**Exercise directions:**
From the forum thread about roof ridge vents below, write out word for word the passage between "Is that $7K" and "of the roof.", inclusive.

**Text provided:**
Yup Airvent II and run it out to the end, but end the cut about a foot in. Like this:


----------



## OldNBroken (Jun 11, 2008)

jagans said:


> Yup Airvent II and run it out to the end, but end the cut about a foot in. Like this:


I hate the look when people cheap out and end it at the wall


----------



## 747 (Feb 11, 2005)

Your roof has about 5 years left in it. The good news is. Simple roof or a reroof. You have some serious routing plywood in the one section. Its been leaking for a while. Follow jagan and old n broken advice. Start saving for a new roof. Your looking about about 7k. Your roof looks to be around 16 square give or take. 250 a square few add ons. You get the pic on price.


----------



## Dave88LX (Nov 10, 2011)

OldNBroken said:


> Pitch is fine. That is a 235 hud home I'd say mid 70's.


Yessir, 1979. What is a "235 HUD" home?




OldNBroken said:


> I thought that was that aluminum crap. That stuff is horrible. If it's in your budget I'd spring for some airvent II and replace that thing. It's a waste of money trying to reseal it. Well re-seal would not be the proper term since it was never sealed originally. Use the time and material you will spend trying to make that nice and put a real ridge vent on that will actually work and actually keep the weather out.


My ridge is 38' long, about how much money in materials are we talking?



jagans said:


> Yup Airvent II and run it out to the end, but end the cut about a foot in. Like this:


If I'm following, the actual gap in the roof will end ~1' in from the ends, but the Airvent II runs all the way to the end?



OldNBroken said:


> I hate the look when people cheap out and end it at the wall


Not sure what that means...



747 said:


> Your roof has about 5 years left in it. The good news is. Simple roof or a reroof. You have some serious routing plywood in the one section. Its been leaking for a while. Follow jagan and old n broken advice. Start saving for a new roof. Your looking about about 7k. Your roof looks to be around 16 square give or take. 250 a square few add ons. You get the pic on price.


Is that $7K materials, or $7K material & labor?

The roof isn't as bad as those two pictures lead it on to believe, I can see why it'd appear that way. There are only the two isolated spots near the ridge. The rest of it is fine (from underneath).

I'm putting the house up for rent here in a couple months. I hope I can get a decent amount of time out of the roof.




















Everything else looks fine like this:


----------



## Dave88LX (Nov 10, 2011)

Which one am I looking at here?


http://www.lowes.com/Search=shingle...Id=10051&N=0&newSearch=true&Ntt=shingle+vent#!

**Dataset excerpt:**

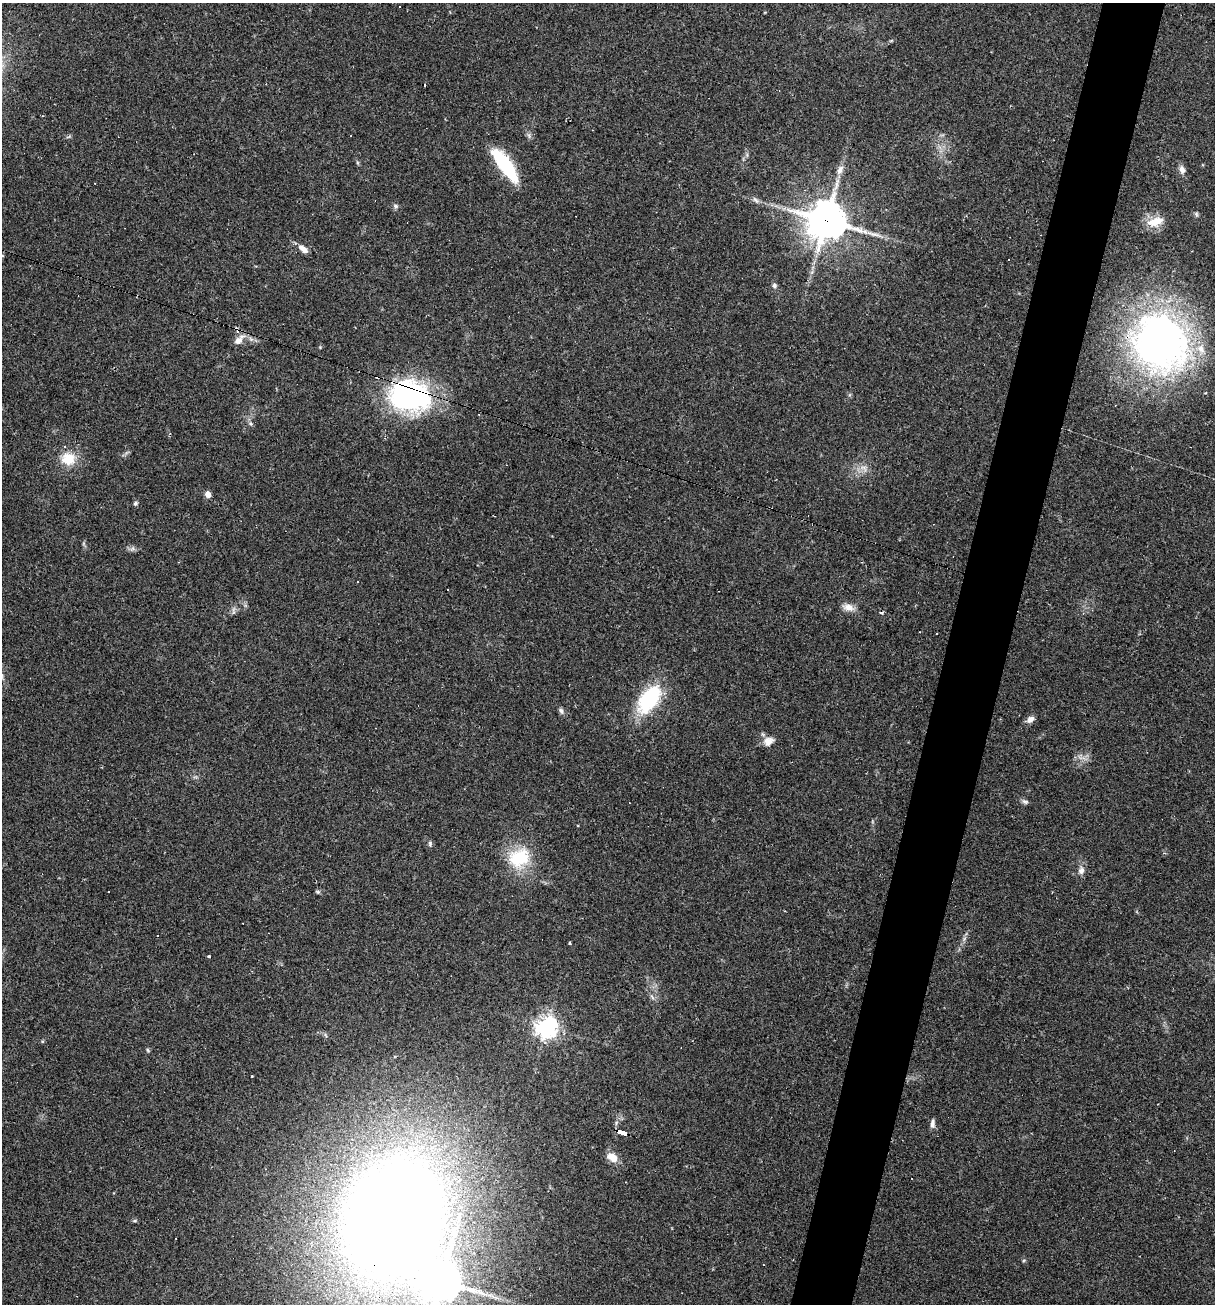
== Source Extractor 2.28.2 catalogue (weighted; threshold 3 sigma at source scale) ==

**Completed exercise:**
Is that $7K materials, or $7K material & labor?

The roof isn't as bad as those two pictures lead it on to believe, I can see why it'd appear that way. There are only the two isolated spots near the ridge. The rest of it is fine (from underneath).

I'm putting the house up for rent here in a couple months. I hope I can get a decent amount of time out of the roof.